[Start Document]

= Chowkidar Chor Hai =

Hindi slogan used by the Indian National Congress (INC)

Chowkidar Chor Hai (चौकीदार चोर है) was a Hindi slogan used by the Indian National Congress (INC) in its election campaign for the 2019 Indian general election. The slogan was coined by the then INC president, Rahul Gandhi, against the ruling Bharatiya Janata Party (BJP) affiliated sitting Prime Minister Narendra Modi, after raising allegations of favouritism and price escalation in the Dassault Rafale deal. The slogan was coined with the intention of conveying that the person who was entrusted with safeguarding public money (i.e. the watchman) was in fact a thief; context being that PM Modi had in past claimed to be a "chowkidar" (Watchman in English) of the country.

==Background==
Narendra Modi has often referred to himself as a "chowkidar" (watchman), implying that he would not allow any corruption in the country. While campaigning for the 2014 Indian general election, Modi in his speeches had promised that he would serve the country, not as a prime minister, but as a watchman. Modi further added that as a watchman he would never allow anyone to put their paws on the public money. Rahul Gandhi had referred to Modi as chowkidar during his campaign for the 2017 Gujarat Legislative Assembly election.

== Slogan ==
The slogan "Chowkidar Chor Hai" was coined by Gandhi as a jibe against Modi while campaigning for 2018 Rajasthan Legislative Assembly election. The Hindi slogan translates to "the watchman is a thief." It was aimed at Modi in relation to the alleged irregularities and favouritism in awarding of the contracts related to the Rafale fighter jet deal. On 14 December, Gandhi stated that Chowkidar chor hai and his party will prove the corruption that was done in the Rafale deal. The government has denied any wrongdoing in the Rafale deal and also Supreme Court of India dismissed all the petitions seeking a review of its December 2018 judgement and upheld the Rafale deal, stating that no irregularities or corruption have been found.

[End Document]

Written exercise A: Print the rows from the line with "region: Groningen" through the end of the rows, including both ends, and leave out the pictures.
The rows that follow are unrelated to the text above.

[Start Record extracts]

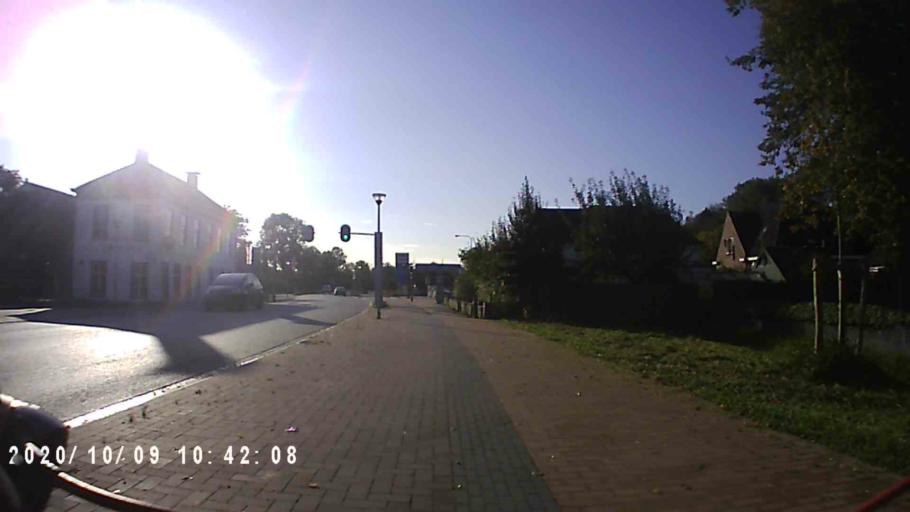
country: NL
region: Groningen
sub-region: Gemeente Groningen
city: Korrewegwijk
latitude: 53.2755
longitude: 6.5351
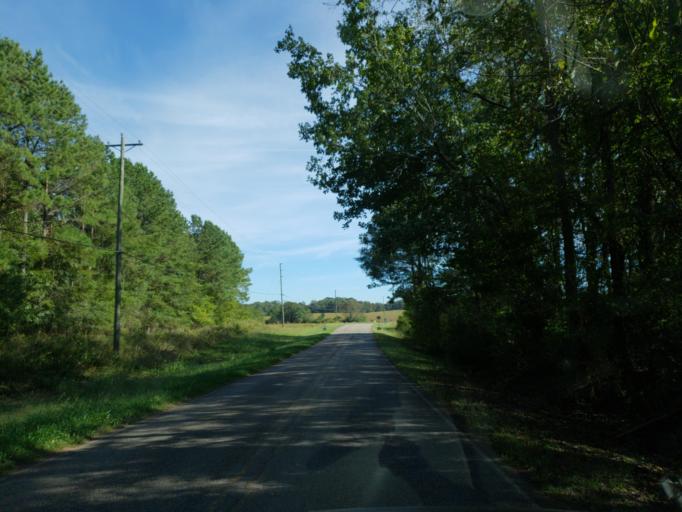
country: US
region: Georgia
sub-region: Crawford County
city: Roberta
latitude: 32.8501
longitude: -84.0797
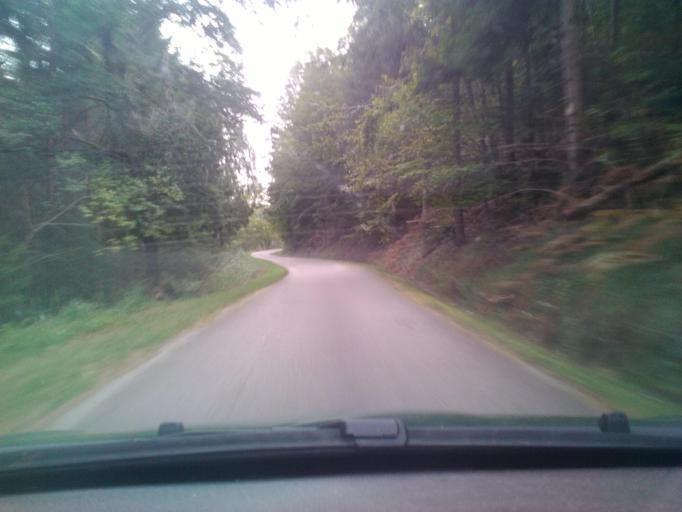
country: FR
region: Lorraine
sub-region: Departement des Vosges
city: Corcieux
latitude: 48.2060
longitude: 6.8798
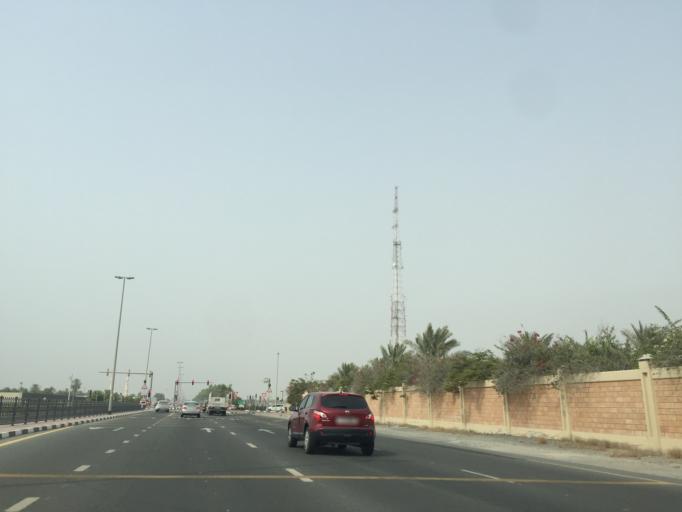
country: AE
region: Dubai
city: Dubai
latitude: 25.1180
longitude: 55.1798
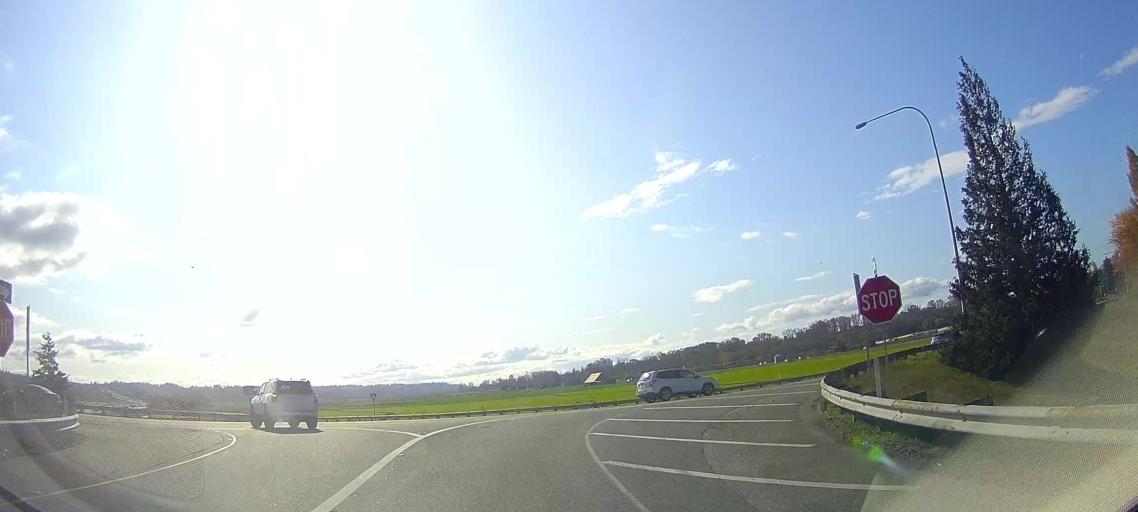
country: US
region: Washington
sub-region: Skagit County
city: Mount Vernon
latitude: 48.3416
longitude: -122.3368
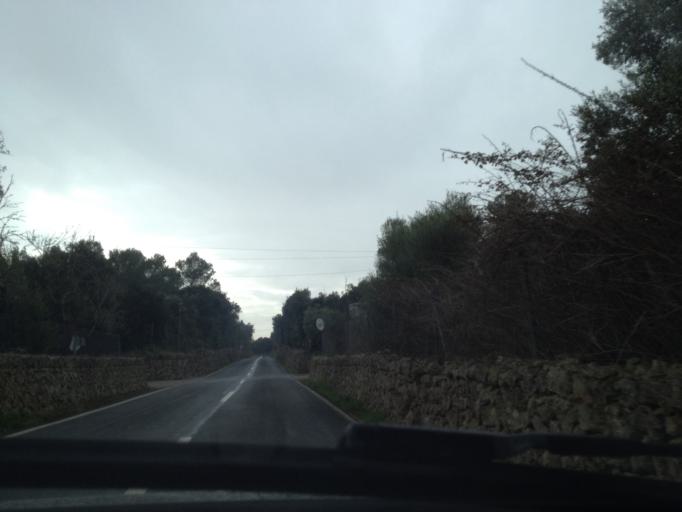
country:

[End Record extracts]

Written exercise B: Summarize the text on the Chowkidar Chor Hai slogan in two sentences.

Solution A:
region: Groningen
sub-region: Gemeente Groningen
city: Korrewegwijk
latitude: 53.2755
longitude: 6.5351
country: US
region: Georgia
sub-region: Crawford County
city: Roberta
latitude: 32.8501
longitude: -84.0797
country: FR
region: Lorraine
sub-region: Departement des Vosges
city: Corcieux
latitude: 48.2060
longitude: 6.8798
country: AE
region: Dubai
city: Dubai
latitude: 25.1180
longitude: 55.1798
country: US
region: Washington
sub-region: Skagit County
city: Mount Vernon
latitude: 48.3416
longitude: -122.3368
country:

Solution B: Chowkidar Chor Hai, Hindi for "the watchman is a thief," was a slogan coined by Rahul Gandhi and used by the Indian National Congress in its 2019 general election campaign against Prime Minister Narendra Modi, who had called himself a "chowkidar" of the country. It targeted alleged irregularities and favoritism in the Rafale fighter jet deal, which the government denied and the Supreme Court of India upheld, stating that no irregularities or corruption had been found.